* _What to produce_
Reproduce every line of the data below verbatim, with each field name and value left unchanged.

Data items

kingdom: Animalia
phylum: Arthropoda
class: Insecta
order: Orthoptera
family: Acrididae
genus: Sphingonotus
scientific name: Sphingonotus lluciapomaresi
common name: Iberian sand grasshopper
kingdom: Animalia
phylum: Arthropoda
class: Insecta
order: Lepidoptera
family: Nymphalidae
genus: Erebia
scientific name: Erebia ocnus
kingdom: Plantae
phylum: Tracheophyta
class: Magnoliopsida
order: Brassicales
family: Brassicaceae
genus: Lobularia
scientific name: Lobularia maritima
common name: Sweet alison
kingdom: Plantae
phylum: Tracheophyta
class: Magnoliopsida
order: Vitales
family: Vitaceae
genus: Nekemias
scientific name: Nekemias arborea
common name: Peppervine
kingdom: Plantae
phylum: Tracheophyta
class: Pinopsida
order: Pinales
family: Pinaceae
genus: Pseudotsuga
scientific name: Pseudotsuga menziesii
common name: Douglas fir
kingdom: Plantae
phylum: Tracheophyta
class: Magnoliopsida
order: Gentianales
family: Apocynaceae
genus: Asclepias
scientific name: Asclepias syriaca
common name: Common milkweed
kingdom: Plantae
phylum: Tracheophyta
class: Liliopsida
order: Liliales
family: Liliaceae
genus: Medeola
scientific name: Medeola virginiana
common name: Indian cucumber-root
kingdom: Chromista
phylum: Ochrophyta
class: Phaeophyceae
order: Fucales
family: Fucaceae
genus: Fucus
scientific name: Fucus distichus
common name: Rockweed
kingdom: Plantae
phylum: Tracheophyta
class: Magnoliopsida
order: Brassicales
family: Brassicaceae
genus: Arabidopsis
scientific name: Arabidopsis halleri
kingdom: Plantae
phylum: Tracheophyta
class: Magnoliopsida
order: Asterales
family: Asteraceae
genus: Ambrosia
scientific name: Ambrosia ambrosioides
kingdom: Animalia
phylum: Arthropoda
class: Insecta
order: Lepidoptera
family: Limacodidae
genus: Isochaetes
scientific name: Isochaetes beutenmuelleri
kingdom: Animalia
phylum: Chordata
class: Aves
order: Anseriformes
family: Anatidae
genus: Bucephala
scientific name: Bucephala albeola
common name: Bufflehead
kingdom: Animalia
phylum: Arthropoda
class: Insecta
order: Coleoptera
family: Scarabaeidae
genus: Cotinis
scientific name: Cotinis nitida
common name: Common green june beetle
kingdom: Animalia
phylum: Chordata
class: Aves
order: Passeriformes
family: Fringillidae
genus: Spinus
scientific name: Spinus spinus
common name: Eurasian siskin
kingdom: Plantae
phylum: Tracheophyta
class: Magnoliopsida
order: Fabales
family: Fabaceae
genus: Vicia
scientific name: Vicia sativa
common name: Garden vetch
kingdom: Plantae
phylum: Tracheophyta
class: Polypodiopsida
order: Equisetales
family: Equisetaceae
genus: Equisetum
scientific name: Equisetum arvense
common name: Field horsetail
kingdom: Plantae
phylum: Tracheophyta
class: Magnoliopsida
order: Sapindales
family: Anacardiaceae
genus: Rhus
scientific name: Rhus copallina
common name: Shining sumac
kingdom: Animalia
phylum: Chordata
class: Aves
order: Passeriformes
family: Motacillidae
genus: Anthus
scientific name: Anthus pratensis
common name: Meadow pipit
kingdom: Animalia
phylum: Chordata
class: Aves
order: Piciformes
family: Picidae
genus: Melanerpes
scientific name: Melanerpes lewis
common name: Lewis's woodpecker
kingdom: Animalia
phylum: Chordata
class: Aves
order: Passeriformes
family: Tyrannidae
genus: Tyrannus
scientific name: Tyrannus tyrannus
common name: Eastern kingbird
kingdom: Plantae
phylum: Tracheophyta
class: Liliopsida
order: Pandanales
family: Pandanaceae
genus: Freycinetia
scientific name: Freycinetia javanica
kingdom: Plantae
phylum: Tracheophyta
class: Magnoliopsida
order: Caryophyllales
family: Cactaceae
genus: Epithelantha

* _Task answer_
kingdom: Animalia
phylum: Arthropoda
class: Insecta
order: Orthoptera
family: Acrididae
genus: Sphingonotus
scientific name: Sphingonotus lluciapomaresi
common name: Iberian sand grasshopper
kingdom: Animalia
phylum: Arthropoda
class: Insecta
order: Lepidoptera
family: Nymphalidae
genus: Erebia
scientific name: Erebia ocnus
kingdom: Plantae
phylum: Tracheophyta
class: Magnoliopsida
order: Brassicales
family: Brassicaceae
genus: Lobularia
scientific name: Lobularia maritima
common name: Sweet alison
kingdom: Plantae
phylum: Tracheophyta
class: Magnoliopsida
order: Vitales
family: Vitaceae
genus: Nekemias
scientific name: Nekemias arborea
common name: Peppervine
kingdom: Plantae
phylum: Tracheophyta
class: Pinopsida
order: Pinales
family: Pinaceae
genus: Pseudotsuga
scientific name: Pseudotsuga menziesii
common name: Douglas fir
kingdom: Plantae
phylum: Tracheophyta
class: Magnoliopsida
order: Gentianales
family: Apocynaceae
genus: Asclepias
scientific name: Asclepias syriaca
common name: Common milkweed
kingdom: Plantae
phylum: Tracheophyta
class: Liliopsida
order: Liliales
family: Liliaceae
genus: Medeola
scientific name: Medeola virginiana
common name: Indian cucumber-root
kingdom: Chromista
phylum: Ochrophyta
class: Phaeophyceae
order: Fucales
family: Fucaceae
genus: Fucus
scientific name: Fucus distichus
common name: Rockweed
kingdom: Plantae
phylum: Tracheophyta
class: Magnoliopsida
order: Brassicales
family: Brassicaceae
genus: Arabidopsis
scientific name: Arabidopsis halleri
kingdom: Plantae
phylum: Tracheophyta
class: Magnoliopsida
order: Asterales
family: Asteraceae
genus: Ambrosia
scientific name: Ambrosia ambrosioides
kingdom: Animalia
phylum: Arthropoda
class: Insecta
order: Lepidoptera
family: Limacodidae
genus: Isochaetes
scientific name: Isochaetes beutenmuelleri
kingdom: Animalia
phylum: Chordata
class: Aves
order: Anseriformes
family: Anatidae
genus: Bucephala
scientific name: Bucephala albeola
common name: Bufflehead
kingdom: Animalia
phylum: Arthropoda
class: Insecta
order: Coleoptera
family: Scarabaeidae
genus: Cotinis
scientific name: Cotinis nitida
common name: Common green june beetle
kingdom: Animalia
phylum: Chordata
class: Aves
order: Passeriformes
family: Fringillidae
genus: Spinus
scientific name: Spinus spinus
common name: Eurasian siskin
kingdom: Plantae
phylum: Tracheophyta
class: Magnoliopsida
order: Fabales
family: Fabaceae
genus: Vicia
scientific name: Vicia sativa
common name: Garden vetch
kingdom: Plantae
phylum: Tracheophyta
class: Polypodiopsida
order: Equisetales
family: Equisetaceae
genus: Equisetum
scientific name: Equisetum arvense
common name: Field horsetail
kingdom: Plantae
phylum: Tracheophyta
class: Magnoliopsida
order: Sapindales
family: Anacardiaceae
genus: Rhus
scientific name: Rhus copallina
common name: Shining sumac
kingdom: Animalia
phylum: Chordata
class: Aves
order: Passeriformes
family: Motacillidae
genus: Anthus
scientific name: Anthus pratensis
common name: Meadow pipit
kingdom: Animalia
phylum: Chordata
class: Aves
order: Piciformes
family: Picidae
genus: Melanerpes
scientific name: Melanerpes lewis
common name: Lewis's woodpecker
kingdom: Animalia
phylum: Chordata
class: Aves
order: Passeriformes
family: Tyrannidae
genus: Tyrannus
scientific name: Tyrannus tyrannus
common name: Eastern kingbird
kingdom: Plantae
phylum: Tracheophyta
class: Liliopsida
order: Pandanales
family: Pandanaceae
genus: Freycinetia
scientific name: Freycinetia javanica
kingdom: Plantae
phylum: Tracheophyta
class: Magnoliopsida
order: Caryophyllales
family: Cactaceae
genus: Epithelantha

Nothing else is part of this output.